==== GIVEN ENTRIES
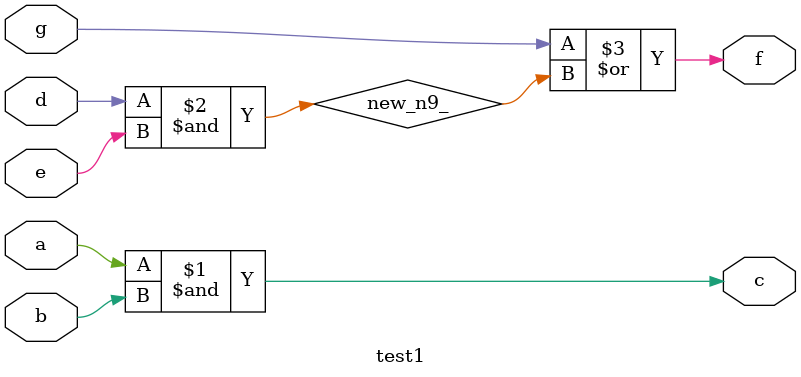
<source format=v>

module test1 ( 
    a, b, d, e, g,
    c, f  );
  input  a, b, d, e, g;
  output c, f;
  wire new_n9_;
  assign c = a & b;
  assign new_n9_ = d & e;
  assign f = g | new_n9_;
endmodule



</source>
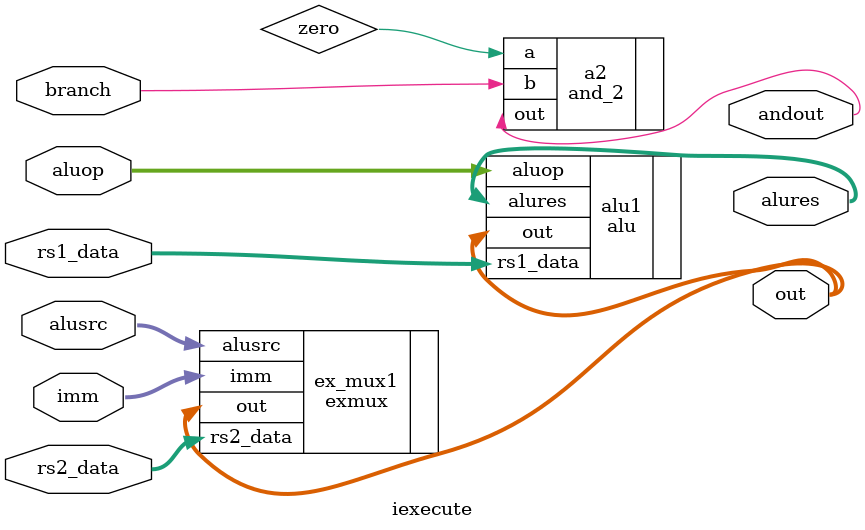
<source format=sv>
module iexecute(rs1_data,rs2_data,imm,branch,alures,out,alusrc,aluop,andout);
input bit branch;
input logic[31:0] rs1_data;
input logic [31:0] rs2_data;
input logic [31:0] imm;
input logic [31:0] alusrc;
input logic [3:0] aluop;
output logic[31:0] alures;
output logic[31:0] out;
output bit andout;
bit zero;

exmux ex_mux1(.rs2_data(rs2_data),.imm(imm),.alusrc(alusrc),.out(out));
alu alu1(.out(out),.rs1_data(rs1_data),.alures(alures),.aluop(aluop));
and_2 a2(.a(zero),.b(branch),.out(andout));
endmodule

</source>
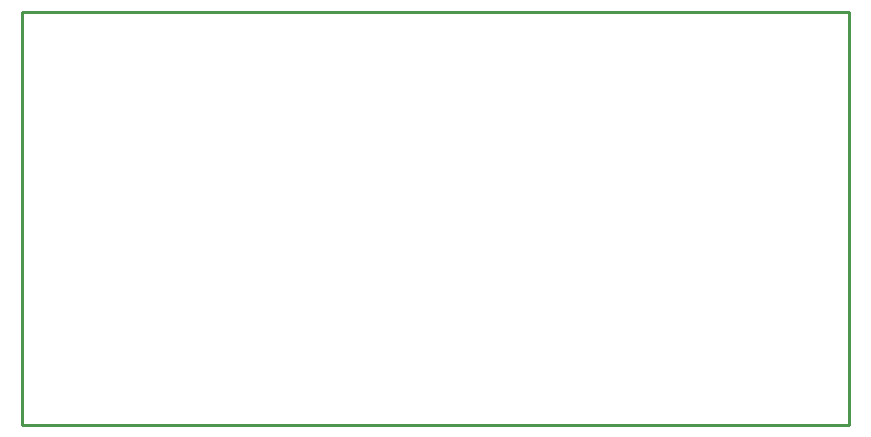
<source format=gko>
G04 Layer: BoardOutlineLayer*
G04 EasyEDA v6.5.47, 2024-12-05 11:28:38*
G04 e01d2f149ab64b4ea65648a7afd3b608,d06a1f6f384c4cbbbfe4d72778ff38a8,10*
G04 Gerber Generator version 0.2*
G04 Scale: 100 percent, Rotated: No, Reflected: No *
G04 Dimensions in millimeters *
G04 leading zeros omitted , absolute positions ,4 integer and 5 decimal *
%FSLAX45Y45*%
%MOMM*%

%ADD10C,0.2540*%
D10*
X0Y0D02*
G01*
X6999986Y0D01*
X6999986Y-3499865D01*
X0Y-3499865D01*
X0Y-2074163D01*
X0Y0D01*

%LPD*%
M02*

</source>
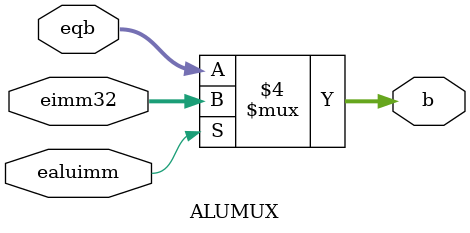
<source format=v>
`timescale 1ns / 1ps


module ALUMUX(
    input [31:0] eqb, // input eqb, 32 bits
    input [31:0] eimm32, // input eimm32, 32 bits
    input ealuimm, // input ealuimm, 1 bit
    
    output reg [31:0] b // output b, 32 bits
);
    always @(*)
    begin
        if (ealuimm == 1'b0) // if ealuimm = 0, then use eqb for output
            b <= eqb;
        else                    // if ealuimm = 1, then use eimm32 for output
            b <= eimm32;
    end
    
endmodule

</source>
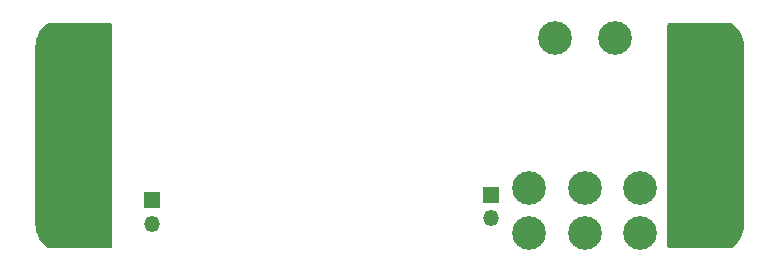
<source format=gbs>
%TF.GenerationSoftware,KiCad,Pcbnew,(6.0.6)*%
%TF.CreationDate,2022-12-06T18:53:10+01:00*%
%TF.ProjectId,sa_amp,73615f61-6d70-42e6-9b69-6361645f7063,rev?*%
%TF.SameCoordinates,Original*%
%TF.FileFunction,Soldermask,Bot*%
%TF.FilePolarity,Negative*%
%FSLAX46Y46*%
G04 Gerber Fmt 4.6, Leading zero omitted, Abs format (unit mm)*
G04 Created by KiCad (PCBNEW (6.0.6)) date 2022-12-06 18:53:10*
%MOMM*%
%LPD*%
G01*
G04 APERTURE LIST*
%ADD10C,3.100000*%
%ADD11R,1.350000X1.350000*%
%ADD12O,1.350000X1.350000*%
%ADD13C,2.850000*%
G04 APERTURE END LIST*
D10*
%TO.C,H2*%
X156500000Y-103500000D03*
%TD*%
D11*
%TO.C,BT1*%
X138600000Y-115000000D03*
D12*
X138600000Y-117000000D03*
%TD*%
D10*
%TO.C,H1*%
X103500000Y-103500000D03*
%TD*%
%TO.C,H3*%
X156500000Y-116500000D03*
%TD*%
%TO.C,H4*%
X103500000Y-116500000D03*
%TD*%
D11*
%TO.C,BT2*%
X109900000Y-115500000D03*
D12*
X109900000Y-117500000D03*
%TD*%
D13*
%TO.C,SW1*%
X141810000Y-114450000D03*
X146500000Y-114450000D03*
X151190000Y-114450000D03*
X141810000Y-118260000D03*
X146500000Y-118260000D03*
X151190000Y-118260000D03*
X143960000Y-101750000D03*
X149040000Y-101750000D03*
%TD*%
G36*
X106442121Y-100520002D02*
G01*
X106488614Y-100573658D01*
X106500000Y-100626000D01*
X106500000Y-119374000D01*
X106479998Y-119442121D01*
X106426342Y-119488614D01*
X106374000Y-119500000D01*
X101044468Y-119500000D01*
X100976347Y-119479998D01*
X100961390Y-119468732D01*
X100738442Y-119273212D01*
X100726788Y-119261557D01*
X100522060Y-119028109D01*
X100512027Y-119015034D01*
X100339524Y-118756866D01*
X100331283Y-118742592D01*
X100193953Y-118464114D01*
X100187646Y-118448888D01*
X100087840Y-118154871D01*
X100083574Y-118138950D01*
X100022999Y-117834413D01*
X100020848Y-117818073D01*
X100000270Y-117504119D01*
X100000000Y-117495878D01*
X100000000Y-102504122D01*
X100000270Y-102495881D01*
X100020848Y-102181927D01*
X100022999Y-102165587D01*
X100083574Y-101861050D01*
X100087840Y-101845129D01*
X100187646Y-101551112D01*
X100193953Y-101535886D01*
X100331283Y-101257408D01*
X100339524Y-101243134D01*
X100512027Y-100984966D01*
X100522060Y-100971891D01*
X100726788Y-100738443D01*
X100738442Y-100726788D01*
X100961390Y-100531268D01*
X101025795Y-100501391D01*
X101044468Y-100500000D01*
X106374000Y-100500000D01*
X106442121Y-100520002D01*
G37*
G36*
X159023653Y-100520002D02*
G01*
X159038610Y-100531268D01*
X159261558Y-100726788D01*
X159273212Y-100738443D01*
X159477940Y-100971891D01*
X159487973Y-100984966D01*
X159660476Y-101243134D01*
X159668717Y-101257408D01*
X159806047Y-101535886D01*
X159812354Y-101551112D01*
X159912160Y-101845129D01*
X159916426Y-101861050D01*
X159977001Y-102165587D01*
X159979152Y-102181927D01*
X159999730Y-102495881D01*
X160000000Y-102504122D01*
X160000000Y-117495878D01*
X159999730Y-117504119D01*
X159979152Y-117818073D01*
X159977001Y-117834413D01*
X159916426Y-118138950D01*
X159912160Y-118154871D01*
X159812354Y-118448888D01*
X159806047Y-118464114D01*
X159668717Y-118742592D01*
X159660476Y-118756866D01*
X159487973Y-119015034D01*
X159477940Y-119028109D01*
X159273212Y-119261557D01*
X159261558Y-119273212D01*
X159038610Y-119468732D01*
X158974205Y-119498609D01*
X158955532Y-119500000D01*
X153626000Y-119500000D01*
X153557879Y-119479998D01*
X153511386Y-119426342D01*
X153500000Y-119374000D01*
X153500000Y-100626000D01*
X153520002Y-100557879D01*
X153573658Y-100511386D01*
X153626000Y-100500000D01*
X158955532Y-100500000D01*
X159023653Y-100520002D01*
G37*
M02*

</source>
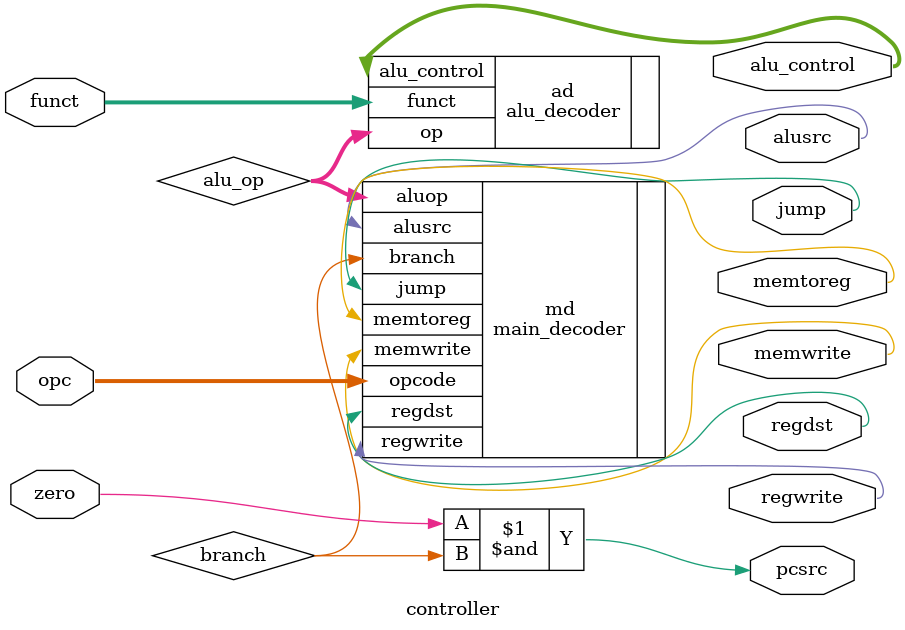
<source format=v>
module controller(
	input wire[5:0] opc, funct,
	input wire zero,
	output wire memtoreg, memwrite, pcsrc, alusrc, regdst, 
	regwrite, jump, 
	output wire[2:0] alu_control
	);
	wire [1:0] alu_op;
	wire branch;
	main_decoder md(
		.opcode(opc), //opt
		.jump(jump), .branch(branch), .alusrc(alusrc), .memwrite(memwrite),
		.memtoreg(memtoreg), .regwrite(regwrite), .regdst(regdst), .aluop(alu_op)
		);

	alu_decoder ad(
		.funct(funct), //funct
		.op(alu_op),
		.alu_control(alu_control)
		);

	assign pcsrc = zero & branch;
endmodule
</source>
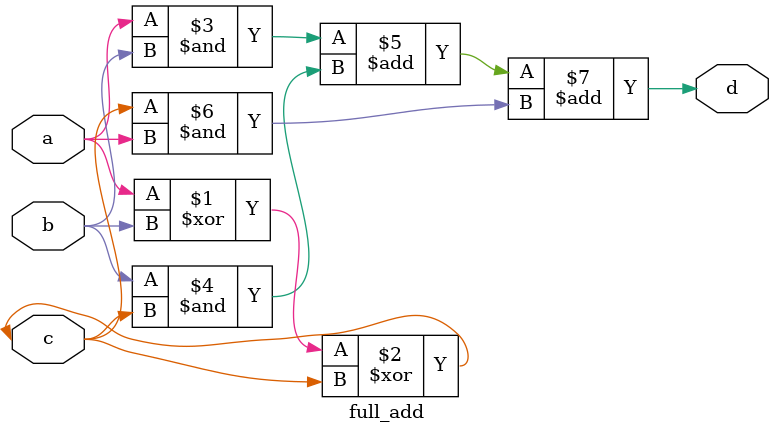
<source format=v>
`timescale 1ns / 1ps


module full_add(
    input a,
    input b,c,
    output c,
    output d
    );  
     assign c=a^b^c;
    assign d=(a&b)+(b&c)+(c&a);
    
endmodule

</source>
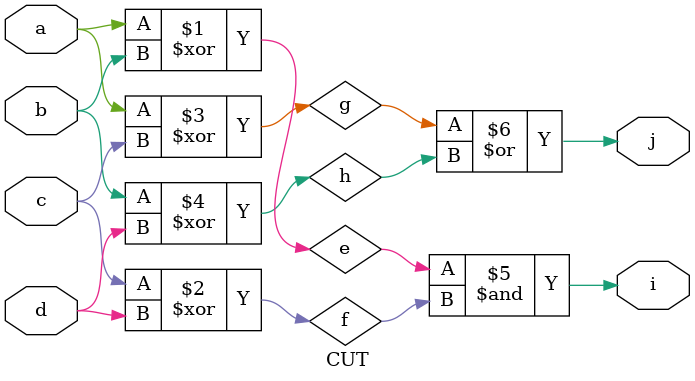
<source format=v>
module CUT(a,b,c,d,i,j);

input a,b,c,d;
output i,j;

wire e,f,g,h;

assign e = a ^ b;
assign f = c ^ d;
assign g = a ^ c;
assign h = b ^ d;
assign i = e & f;
assign j = g | h;

endmodule
</source>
========
◆ TASK DIRECTIONS ◆
Give back all the records as they stand, but with no pictures in the copy.

◆ ANSWER SECTION ◆
<source format=v>

module test1 ( 
    a, b, d, e, g,
    c, f  );
  input  a, b, d, e, g;
  output c, f;
  wire new_n9_;
  assign c = a & b;
  assign new_n9_ = d & e;
  assign f = g | new_n9_;
endmodule



</source>
<source format=sv>
module iexecute(rs1_data,rs2_data,imm,branch,alures,out,alusrc,aluop,andout);
input bit branch;
input logic[31:0] rs1_data;
input logic [31:0] rs2_data;
input logic [31:0] imm;
input logic [31:0] alusrc;
input logic [3:0] aluop;
output logic[31:0] alures;
output logic[31:0] out;
output bit andout;
bit zero;

exmux ex_mux1(.rs2_data(rs2_data),.imm(imm),.alusrc(alusrc),.out(out));
alu alu1(.out(out),.rs1_data(rs1_data),.alures(alures),.aluop(aluop));
and_2 a2(.a(zero),.b(branch),.out(andout));
endmodule

</source>
<source format=gko>
G04 Layer: BoardOutlineLayer*
G04 EasyEDA v6.5.47, 2024-12-05 11:28:38*
G04 e01d2f149ab64b4ea65648a7afd3b608,d06a1f6f384c4cbbbfe4d72778ff38a8,10*
G04 Gerber Generator version 0.2*
G04 Scale: 100 percent, Rotated: No, Reflected: No *
G04 Dimensions in millimeters *
G04 leading zeros omitted , absolute positions ,4 integer and 5 decimal *
%FSLAX45Y45*%
%MOMM*%

%ADD10C,0.2540*%
D10*
X0Y0D02*
G01*
X6999986Y0D01*
X6999986Y-3499865D01*
X0Y-3499865D01*
X0Y-2074163D01*
X0Y0D01*

%LPD*%
M02*

</source>
<source format=v>
`timescale 1ns / 1ps


module ALUMUX(
    input [31:0] eqb, // input eqb, 32 bits
    input [31:0] eimm32, // input eimm32, 32 bits
    input ealuimm, // input ealuimm, 1 bit
    
    output reg [31:0] b // output b, 32 bits
);
    always @(*)
    begin
        if (ealuimm == 1'b0) // if ealuimm = 0, then use eqb for output
            b <= eqb;
        else                    // if ealuimm = 1, then use eimm32 for output
            b <= eimm32;
    end
    
endmodule

</source>
<source format=gbs>
%TF.GenerationSoftware,KiCad,Pcbnew,(6.0.6)*%
%TF.CreationDate,2022-12-06T18:53:10+01:00*%
%TF.ProjectId,sa_amp,73615f61-6d70-42e6-9b69-6361645f7063,rev?*%
%TF.SameCoordinates,Original*%
%TF.FileFunction,Soldermask,Bot*%
%TF.FilePolarity,Negative*%
%FSLAX46Y46*%
G04 Gerber Fmt 4.6, Leading zero omitted, Abs format (unit mm)*
G04 Created by KiCad (PCBNEW (6.0.6)) date 2022-12-06 18:53:10*
%MOMM*%
%LPD*%
G01*
G04 APERTURE LIST*
%ADD10C,3.100000*%
%ADD11R,1.350000X1.350000*%
%ADD12O,1.350000X1.350000*%
%ADD13C,2.850000*%
G04 APERTURE END LIST*
D10*
%TO.C,H2*%
X156500000Y-103500000D03*
%TD*%
D11*
%TO.C,BT1*%
X138600000Y-115000000D03*
D12*
X138600000Y-117000000D03*
%TD*%
D10*
%TO.C,H1*%
X103500000Y-103500000D03*
%TD*%
%TO.C,H3*%
X156500000Y-116500000D03*
%TD*%
%TO.C,H4*%
X103500000Y-116500000D03*
%TD*%
D11*
%TO.C,BT2*%
X109900000Y-115500000D03*
D12*
X109900000Y-117500000D03*
%TD*%
D13*
%TO.C,SW1*%
X141810000Y-114450000D03*
X146500000Y-114450000D03*
X151190000Y-114450000D03*
X141810000Y-118260000D03*
X146500000Y-118260000D03*
X151190000Y-118260000D03*
X143960000Y-101750000D03*
X149040000Y-101750000D03*
%TD*%
G36*
X106442121Y-100520002D02*
G01*
X106488614Y-100573658D01*
X106500000Y-100626000D01*
X106500000Y-119374000D01*
X106479998Y-119442121D01*
X106426342Y-119488614D01*
X106374000Y-119500000D01*
X101044468Y-119500000D01*
X100976347Y-119479998D01*
X100961390Y-119468732D01*
X100738442Y-119273212D01*
X100726788Y-119261557D01*
X100522060Y-119028109D01*
X100512027Y-119015034D01*
X100339524Y-118756866D01*
X100331283Y-118742592D01*
X100193953Y-118464114D01*
X100187646Y-118448888D01*
X100087840Y-118154871D01*
X100083574Y-118138950D01*
X100022999Y-117834413D01*
X100020848Y-117818073D01*
X100000270Y-117504119D01*
X100000000Y-117495878D01*
X100000000Y-102504122D01*
X100000270Y-102495881D01*
X100020848Y-102181927D01*
X100022999Y-102165587D01*
X100083574Y-101861050D01*
X100087840Y-101845129D01*
X100187646Y-101551112D01*
X100193953Y-101535886D01*
X100331283Y-101257408D01*
X100339524Y-101243134D01*
X100512027Y-100984966D01*
X100522060Y-100971891D01*
X100726788Y-100738443D01*
X100738442Y-100726788D01*
X100961390Y-100531268D01*
X101025795Y-100501391D01*
X101044468Y-100500000D01*
X106374000Y-100500000D01*
X106442121Y-100520002D01*
G37*
G36*
X159023653Y-100520002D02*
G01*
X159038610Y-100531268D01*
X159261558Y-100726788D01*
X159273212Y-100738443D01*
X159477940Y-100971891D01*
X159487973Y-100984966D01*
X159660476Y-101243134D01*
X159668717Y-101257408D01*
X159806047Y-101535886D01*
X159812354Y-101551112D01*
X159912160Y-101845129D01*
X159916426Y-101861050D01*
X159977001Y-102165587D01*
X159979152Y-102181927D01*
X159999730Y-102495881D01*
X160000000Y-102504122D01*
X160000000Y-117495878D01*
X159999730Y-117504119D01*
X159979152Y-117818073D01*
X159977001Y-117834413D01*
X159916426Y-118138950D01*
X159912160Y-118154871D01*
X159812354Y-118448888D01*
X159806047Y-118464114D01*
X159668717Y-118742592D01*
X159660476Y-118756866D01*
X159487973Y-119015034D01*
X159477940Y-119028109D01*
X159273212Y-119261557D01*
X159261558Y-119273212D01*
X159038610Y-119468732D01*
X158974205Y-119498609D01*
X158955532Y-119500000D01*
X153626000Y-119500000D01*
X153557879Y-119479998D01*
X153511386Y-119426342D01*
X153500000Y-119374000D01*
X153500000Y-100626000D01*
X153520002Y-100557879D01*
X153573658Y-100511386D01*
X153626000Y-100500000D01*
X158955532Y-100500000D01*
X159023653Y-100520002D01*
G37*
M02*

</source>
<source format=v>
module controller(
	input wire[5:0] opc, funct,
	input wire zero,
	output wire memtoreg, memwrite, pcsrc, alusrc, regdst, 
	regwrite, jump, 
	output wire[2:0] alu_control
	);
	wire [1:0] alu_op;
	wire branch;
	main_decoder md(
		.opcode(opc), //opt
		.jump(jump), .branch(branch), .alusrc(alusrc), .memwrite(memwrite),
		.memtoreg(memtoreg), .regwrite(regwrite), .regdst(regdst), .aluop(alu_op)
		);

	alu_decoder ad(
		.funct(funct), //funct
		.op(alu_op),
		.alu_control(alu_control)
		);

	assign pcsrc = zero & branch;
endmodule
</source>
<source format=v>
`timescale 1ns / 1ps


module full_add(
    input a,
    input b,c,
    output c,
    output d
    );  
     assign c=a^b^c;
    assign d=(a&b)+(b&c)+(c&a);
    
endmodule

</source>
<source format=v>
module CUT(a,b,c,d,i,j);

input a,b,c,d;
output i,j;

wire e,f,g,h;

assign e = a ^ b;
assign f = c ^ d;
assign g = a ^ c;
assign h = b ^ d;
assign i = e & f;
assign j = g | h;

endmodule
</source>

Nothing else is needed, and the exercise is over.